▸ Using the information:
- A) In the Dracula blog post, which film was shown in the second half of the double-bill?
- B) Extend the Dracula blog post past its final sentence.

▸ Passage:
# # # # #
Sunday, 10 November 2013

strange_complex: (Dracula 1958 cloak)
This was the first film of a double-bill which I went to see a couple of weekends ago in Manchester with [livejournal.com profile] ms_siobhan and [livejournal.com profile] planet_andy. Since I have watched it in some form or another about a gazillion times, including seeing the BFI's restored print on the big screen in 2008, and watching the newly-released version complete with once-censored footage on DVD only this May, I blithely assumed in the car on the way across the Pennines that this one would be a bit of a formality. You know, the pretty-enjoyable-but-not-that-exciting film which I would sit through while we waited for the second half of the screening: Night of the Demon, which I hadn't seen before but had always wanted to.

WRONG! Wrong, wrong, wrong, wrong, wrong.

Honestly, how had I managed to forget just how blown away I was by the restored big-screen experience of this film at Bradford only five years ago? Or how iconic just about every single scene within the darned film is; or how beautifully it is shot; or how powerful and atmospheric the music is; or how utterly amazing Christopher Lee is as at once the most dignified, intelligent, enigmatic, dangerous, darkly sexual, frighteningly otherworldly and yet still somehow strangely sympathy-inducing Count Dracula ever to grace our screens? Oh, foolish child I was that ever I could err so.
# # # # #
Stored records
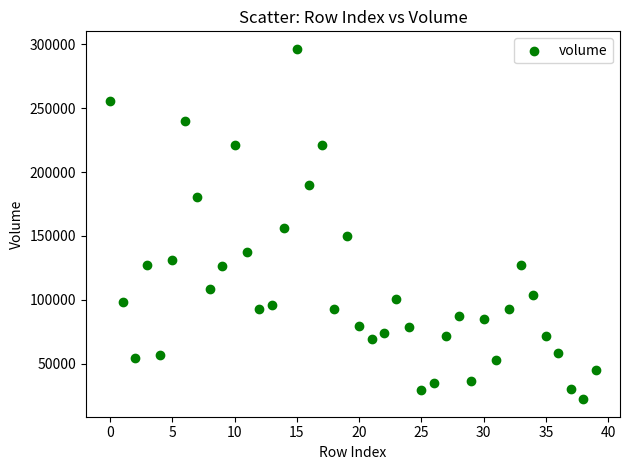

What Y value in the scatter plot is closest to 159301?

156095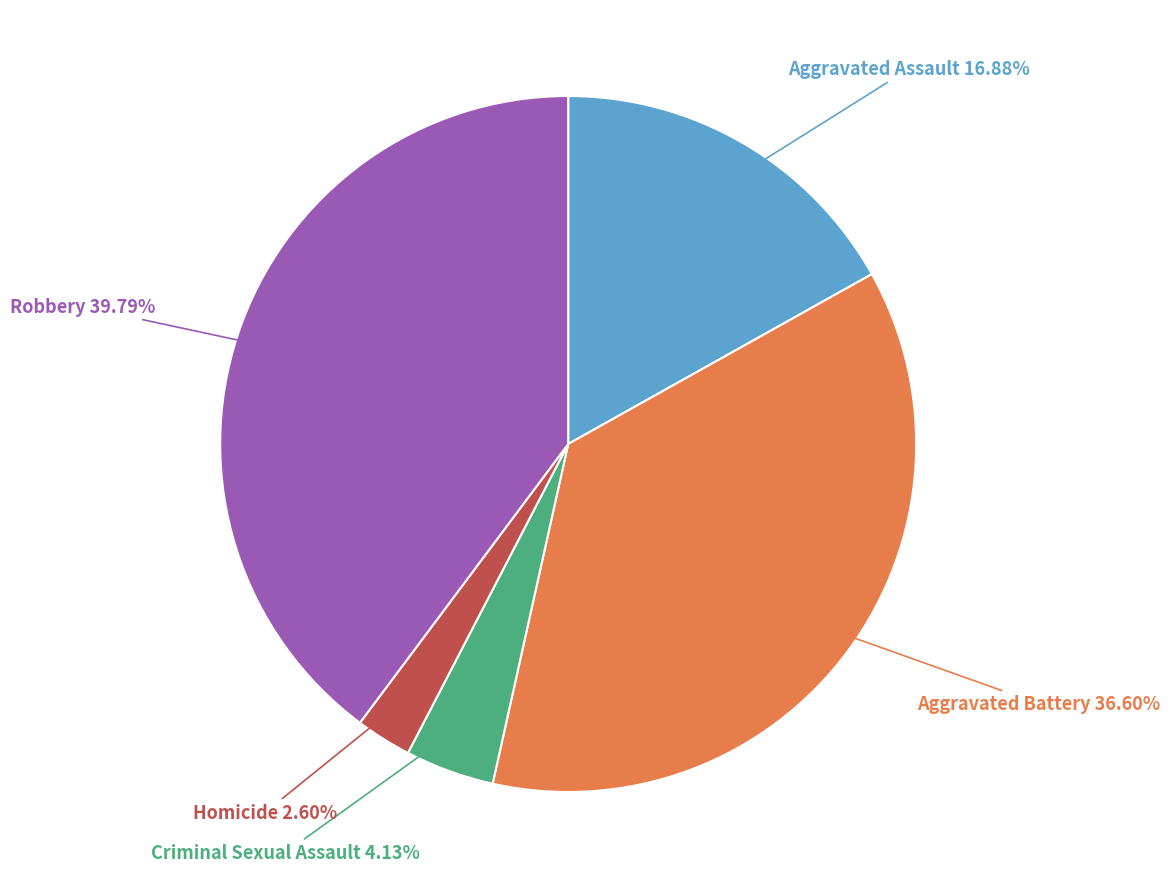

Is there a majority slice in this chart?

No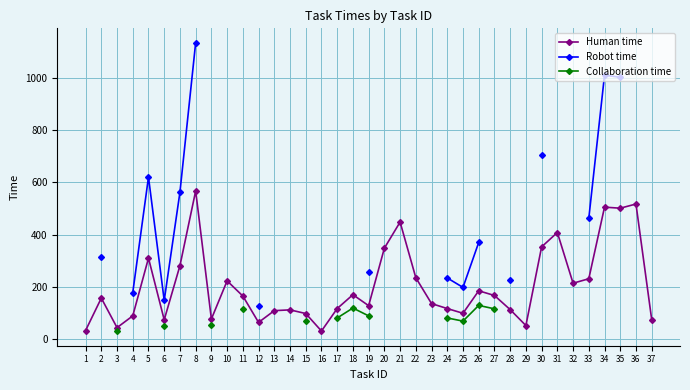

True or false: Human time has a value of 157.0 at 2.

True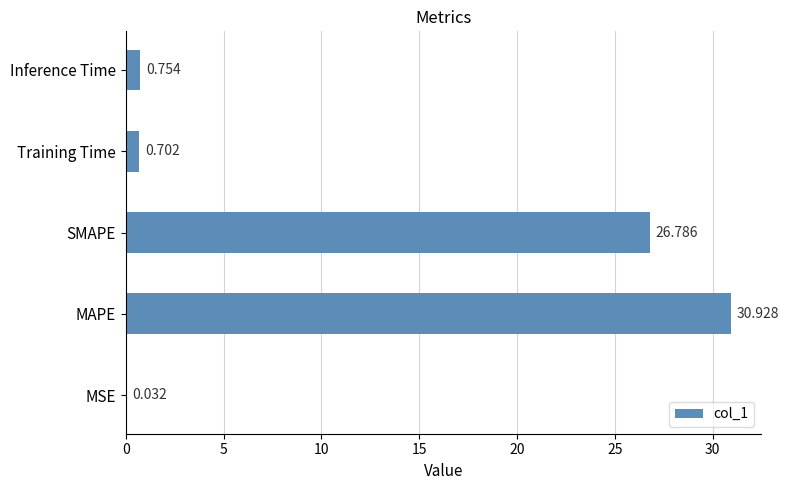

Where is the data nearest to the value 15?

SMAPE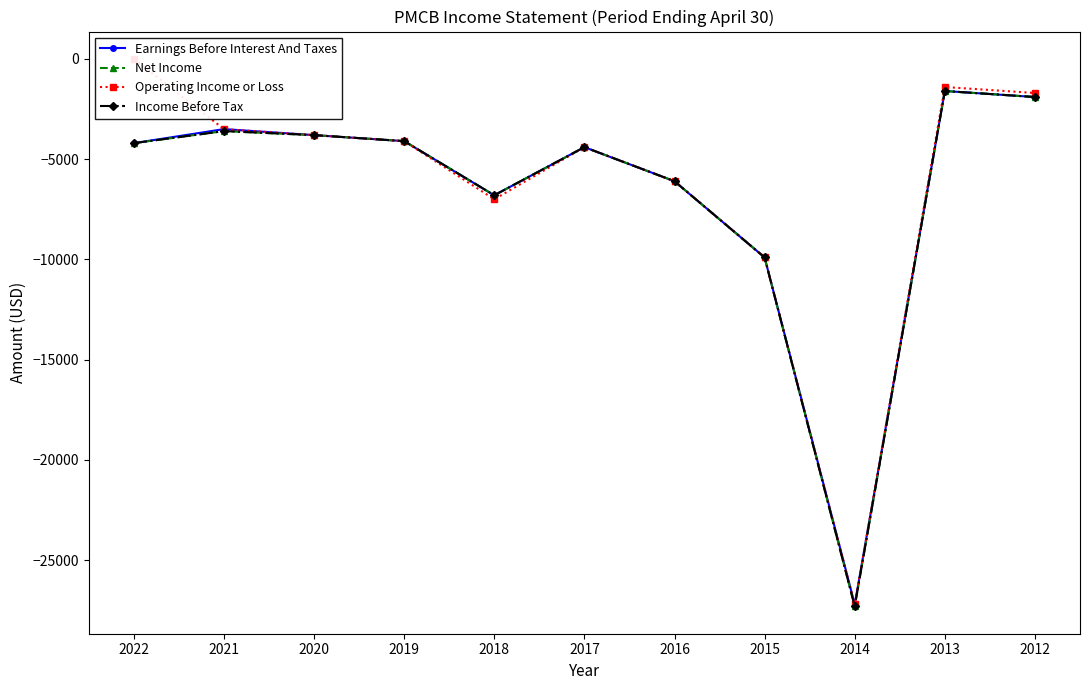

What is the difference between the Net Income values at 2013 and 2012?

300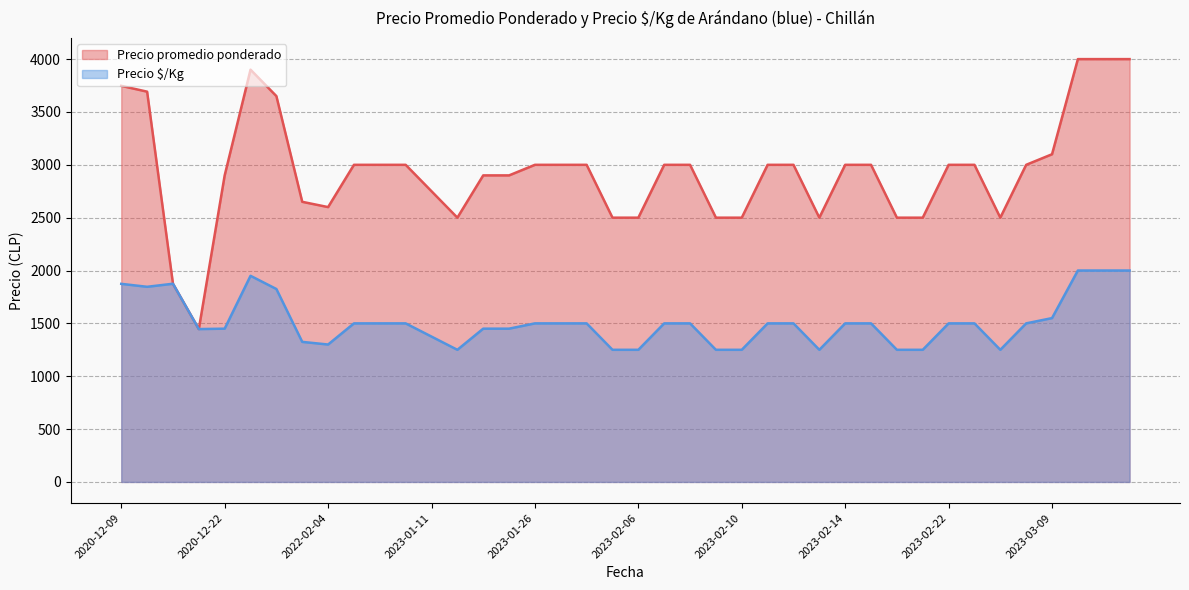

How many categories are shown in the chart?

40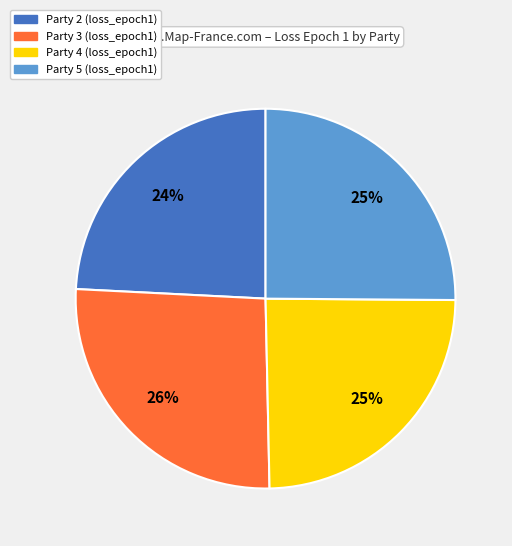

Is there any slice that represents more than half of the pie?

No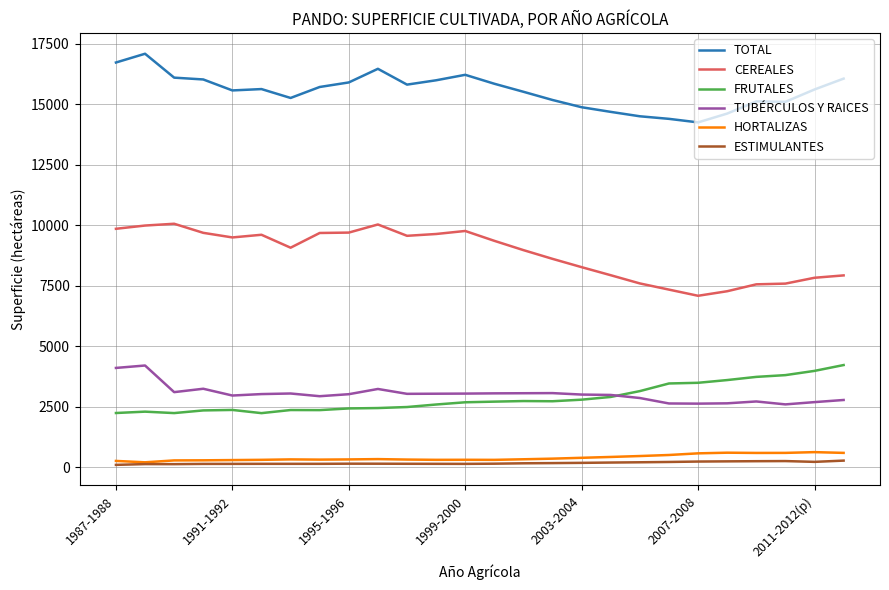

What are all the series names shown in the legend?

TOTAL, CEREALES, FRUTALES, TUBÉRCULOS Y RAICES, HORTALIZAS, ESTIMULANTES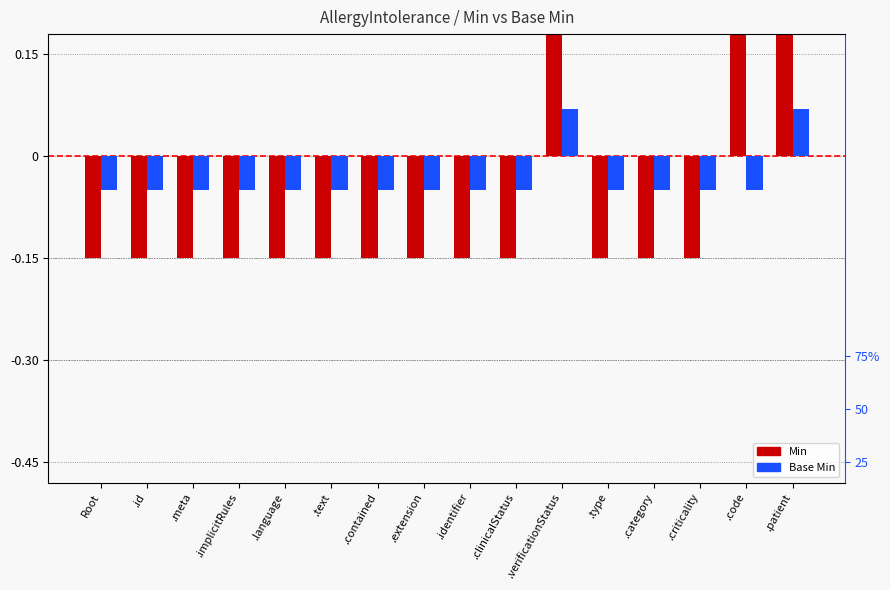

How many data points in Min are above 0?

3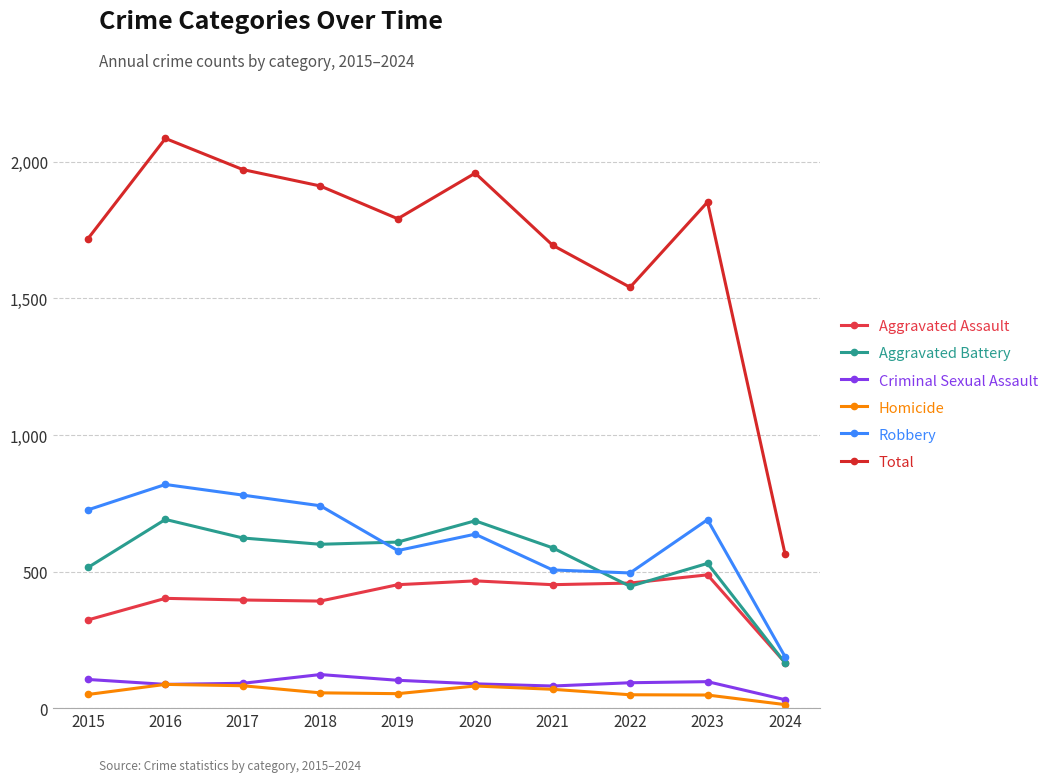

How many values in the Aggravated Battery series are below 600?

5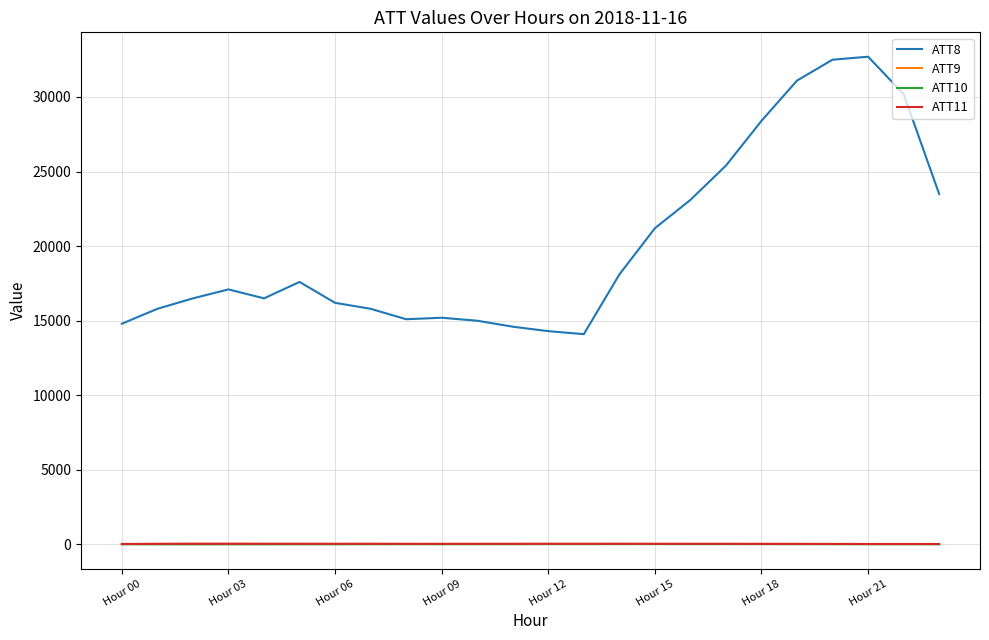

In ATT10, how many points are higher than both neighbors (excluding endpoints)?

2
# # # # #
▸ Answers for the tasks:
- A) Night of the Demon.

- B)
Besides, this screening was not just of the restored print which I already saw on the big screen in 2008. It included the newly-replaced censored scenes as well, so it had something to offer me which I had seen only once before in any form, and never at all on the big screen. Only a few precious seconds of footage, but as I said in relation to the DVD version in May, they do make quite a difference to the film. In fact, of course, they constitute a small but significant increase in the proportion of screen-time which Christopher Lee gets, since it was inevitably his most Draculaesque scenes which attracted the censor's attentions in the first place. Given that, if I could make one complaint about this film, it would be that Dracula doesn't get enough screen-time (even though I appreciate he would quickly lose his mystique if he did), that's quite an important factor for me.

Meanwhile, because I have seen this film so many times, I have flagrantly over-thought almost every possible aspect of its plot, characterisation and world-building, so that every time I watch it now, a familiar list of nagging questions present themselves in my mind. Last time, the one that nagged the loudest was "who the actual fuck is Tania?" (real-world answer, probably scripted at one point as Arthur and Mina's child and at another point as Gerda's, without the clash between the two ever being entirely resolved; in-story answer, either Gerda's child but treated like part of Arthur and Mina's family or perhaps someone's secret love-child whose status genuinely is as ambiguous as the script suggests). This time, it was What is Dracula's real motive in inviting Jonathan Harker to his castle? )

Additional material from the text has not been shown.